The 25th Amendment would require Trump’s Cabinet to give him a vote of no confidence, thus installing Vice President Mike Pence. Not only is that unprecedented, Trump’s Cabinet shows signs of sticking with him so far. No resignations have been tendered, despite calls for them by Republicans like MSNBC’s Nicolle Wallace, a former communications director for President George W. Bush. Today, economic adviser Gary Cohn, who is Jewish, said that he would stay.

The president’s impeachment odds come down to political calculus: As long as Trump’s Republican base is loyal, he seems to be safe. Although the president’s approval ratings are historically low nationwide — around 34% after Charlottesville — they are still high among Republicans: Almost 79%, even though that number has fallen 6 points in a week. Analysts say that’s why Republican politicians have been slow to criticize the president, much less break with him.

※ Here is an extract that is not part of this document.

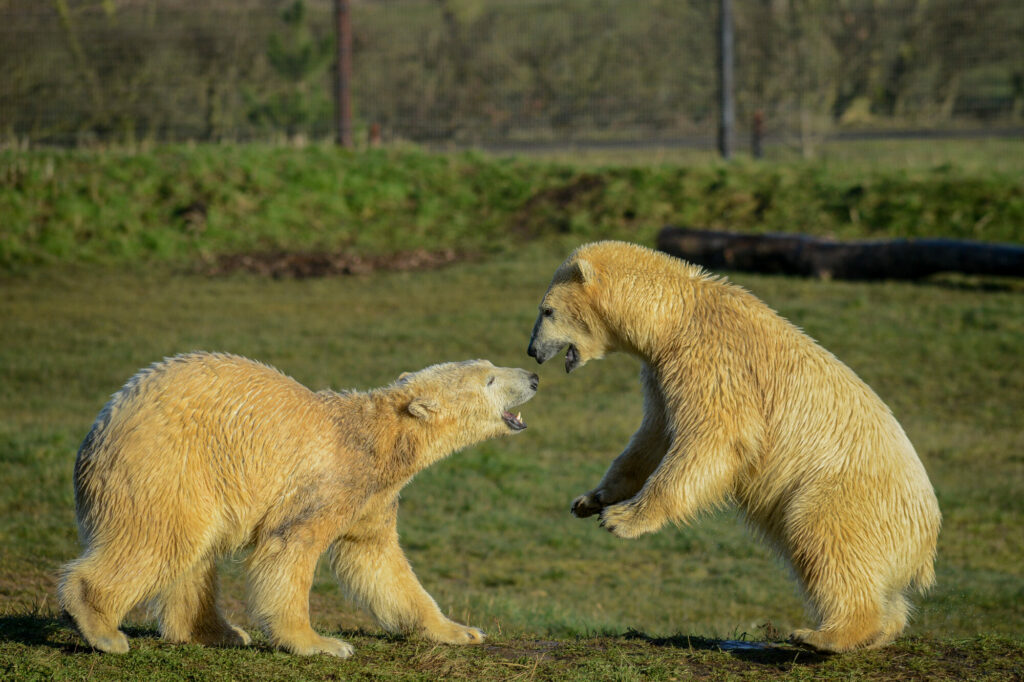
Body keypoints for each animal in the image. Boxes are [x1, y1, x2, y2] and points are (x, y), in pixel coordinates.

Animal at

That will only change if the base erodes significantly. “For every vote you lose on a Republican right now, you don’t gain it with an independent,” a Republican strategist told Vanity Fair in June. “If that changes and he’s not as popular among Republicans, and you do get some benefit—you get more benefit out of going to the middle than you do being with the president, then that’s when you would see the wheels start to come off.”

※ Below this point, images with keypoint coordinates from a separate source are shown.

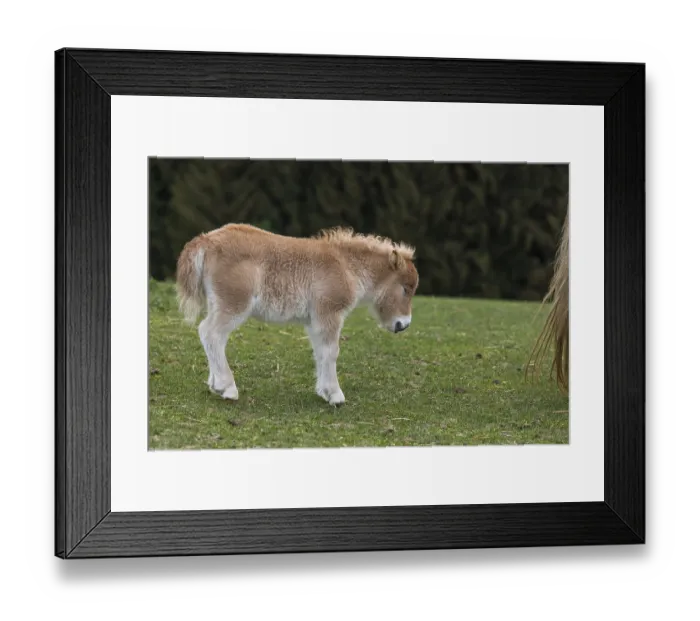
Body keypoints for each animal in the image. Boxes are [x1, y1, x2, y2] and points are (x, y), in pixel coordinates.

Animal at [175, 224, 419, 406]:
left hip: (218, 303)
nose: (403, 324)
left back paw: (214, 383)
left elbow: (320, 351)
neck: (347, 267)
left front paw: (324, 392)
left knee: (212, 335)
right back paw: (226, 387)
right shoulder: (329, 313)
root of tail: (205, 241)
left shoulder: (315, 321)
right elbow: (331, 351)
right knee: (210, 332)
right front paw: (336, 396)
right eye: (406, 288)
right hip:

And the effect of Charlottesville on the base has yet to be fully seen. Said Business Insider’s Josh Barro: “There is a large portion of Trump’s white voter base that’s really offended by the idea they are associated with white nationalists or overt racists—even if, at the same time, appeals to white resentment are a part of what draws them to Trump.”

This week’s polling will provide a clearer picture of where the momentum lies.